### Document section
►
Topco is a leading procurement organization that provides its members with products and services from top brands as well as private-label goods. While delivering incredible value to its members year after year, Topco couldn’t ignore the fact that its members and its industry are changing. “Being low cost is no longer a sustainable winning strategy. Today, if it’s not on the shelf the customer will go elsewhere. Our members asked us to leverage our world class procurement capabilities in building an even better supply chain capability that drives efficiency through their warehouses, grocery stores, inventory management and transportation to get the right product in the right place at the right time and of course the right cost. The challenge became them asking us, ‘How can you take us from good to great?’” Matthews says.
Matthews joined Topco about two years ago to take on the challenge of leading the organization’s transformation.
“This isn’t just transforming a supply chain,” he says, “everything about this industry is changing. We have many challenges today including food safety, sources of supply and competitive threats, the threat of a national disaster, and the trucking crisis that no one has the answer for, just to name a few. Customers expect more, suppliers are consolidating, and regulatory is driving complexity.”
Mastering Supply Chain
Matthews says the transformation approach has three key tenants. It begins with the basics of building and training the team, designing the new and scalable processes and selecting a technology infrastructure that can support both today and the company’s future needs and capabilities.
According to Matthews, the need for improved information flow to Topco’s programs prompted it to move the entire company to the SAP enterprise resource planning software platform. Combined with salesforce.com, Topco’s CRM solution, the new systems will enable Topco to maintain clear and consistent communication and visibility across all segments of the supply chain.
“Next, we must define and sell the supply chain value proposition to those functions both internal and across the membership,” Matthews says. Topco has traditionally focused on the cost of goods with members’ procurement teams. However, according to Matthews, now that Topco’s value proposition is expanding, the company needs to do a better job in both quantifying and measuring these new benefits. “This spans far outside of procurement departments within the membership. It now reaches across many departments and budgets,” Matthews states.
One specific example has been on the packaging side. During a member store visit, the team observed the checkout process, and realized how it took both the customer and the cashier several swipes across the bar code scanner to get a good read due to the orientation of the bar code on the packaging.
◄
### Data excerpts
►
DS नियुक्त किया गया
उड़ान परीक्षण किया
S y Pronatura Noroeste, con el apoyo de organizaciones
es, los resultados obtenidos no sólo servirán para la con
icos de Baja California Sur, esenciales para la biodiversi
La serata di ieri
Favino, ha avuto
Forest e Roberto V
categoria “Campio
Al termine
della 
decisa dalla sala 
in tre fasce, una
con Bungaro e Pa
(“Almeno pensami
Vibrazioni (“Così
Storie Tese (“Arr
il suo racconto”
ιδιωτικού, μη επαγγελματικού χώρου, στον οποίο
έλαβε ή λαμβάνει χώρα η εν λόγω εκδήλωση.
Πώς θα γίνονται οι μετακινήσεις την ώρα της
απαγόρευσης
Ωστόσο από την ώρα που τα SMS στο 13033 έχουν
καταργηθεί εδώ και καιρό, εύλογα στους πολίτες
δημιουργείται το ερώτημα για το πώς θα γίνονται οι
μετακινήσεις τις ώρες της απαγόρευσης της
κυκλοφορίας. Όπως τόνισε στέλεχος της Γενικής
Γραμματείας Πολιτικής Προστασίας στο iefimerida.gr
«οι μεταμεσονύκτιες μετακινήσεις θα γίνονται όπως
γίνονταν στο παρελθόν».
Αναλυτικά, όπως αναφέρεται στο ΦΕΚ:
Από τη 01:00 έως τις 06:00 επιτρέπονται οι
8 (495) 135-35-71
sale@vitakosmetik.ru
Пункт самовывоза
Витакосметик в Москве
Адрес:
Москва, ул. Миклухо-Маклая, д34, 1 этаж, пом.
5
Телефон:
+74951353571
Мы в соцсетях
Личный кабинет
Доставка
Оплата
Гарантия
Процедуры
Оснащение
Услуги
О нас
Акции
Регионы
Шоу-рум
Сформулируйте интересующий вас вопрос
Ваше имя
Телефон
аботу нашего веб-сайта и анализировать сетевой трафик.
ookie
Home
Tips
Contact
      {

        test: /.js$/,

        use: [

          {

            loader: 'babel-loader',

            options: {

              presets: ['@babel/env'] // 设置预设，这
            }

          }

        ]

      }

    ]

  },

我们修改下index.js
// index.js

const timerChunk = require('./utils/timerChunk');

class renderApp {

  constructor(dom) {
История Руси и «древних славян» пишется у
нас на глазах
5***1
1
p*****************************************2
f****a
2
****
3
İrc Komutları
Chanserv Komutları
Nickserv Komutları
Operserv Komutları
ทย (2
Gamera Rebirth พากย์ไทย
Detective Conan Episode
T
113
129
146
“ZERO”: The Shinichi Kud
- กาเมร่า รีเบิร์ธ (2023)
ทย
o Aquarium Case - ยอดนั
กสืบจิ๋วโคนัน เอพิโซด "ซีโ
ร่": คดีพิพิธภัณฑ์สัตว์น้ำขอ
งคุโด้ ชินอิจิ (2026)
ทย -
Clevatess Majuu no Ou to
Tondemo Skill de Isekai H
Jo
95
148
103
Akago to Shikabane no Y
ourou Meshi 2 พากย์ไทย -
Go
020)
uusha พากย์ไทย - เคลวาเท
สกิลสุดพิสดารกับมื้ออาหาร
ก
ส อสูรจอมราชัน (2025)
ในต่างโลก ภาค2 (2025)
◄
### Questions
1. Give back the stretch of the supply chain article from "Mastering Supply Chain" through "the supply chain.", switching "scalable" to "flexible".
2. Reproduce the stretch of the rows from the line containing "const timerChu" through the last row, character for character.
The rows have no connection to the supply chain article.

### Solution list
1.
Mastering Supply Chain
Matthews says the transformation approach has three key tenants. It begins with the basics of building and training the team, designing the new and flexible processes and selecting a technology infrastructure that can support both today and the company’s future needs and capabilities.
According to Matthews, the need for improved information flow to Topco’s programs prompted it to move the entire company to the SAP enterprise resource planning software platform. Combined with salesforce.com, Topco’s CRM solution, the new systems will enable Topco to maintain clear and consistent communication and visibility across all segments of the supply chain.

2.
const timerChunk = require('./utils/timerChunk');

class renderApp {

  constructor(dom) {
История Руси и «древних славян» пишется у
нас на глазах
5***1
1
p*****************************************2
f****a
2
****
3
İrc Komutları
Chanserv Komutları
Nickserv Komutları
Operserv Komutları
ทย (2
Gamera Rebirth พากย์ไทย
Detective Conan Episode
T
113
129
146
“ZERO”: The Shinichi Kud
- กาเมร่า รีเบิร์ธ (2023)
ทย
o Aquarium Case - ยอดนั
กสืบจิ๋วโคนัน เอพิโซด "ซีโ
ร่": คดีพิพิธภัณฑ์สัตว์น้ำขอ
งคุโด้ ชินอิจิ (2026)
ทย -
Clevatess Majuu no Ou to
Tondemo Skill de Isekai H
Jo
95
148
103
Akago to Shikabane no Y
ourou Meshi 2 พากย์ไทย -
Go
020)
uusha พากย์ไทย - เคลวาเท
สกิลสุดพิสดารกับมื้ออาหาร
ก
ส อสูรจอมราชัน (2025)
ในต่างโลก ภาค2 (2025)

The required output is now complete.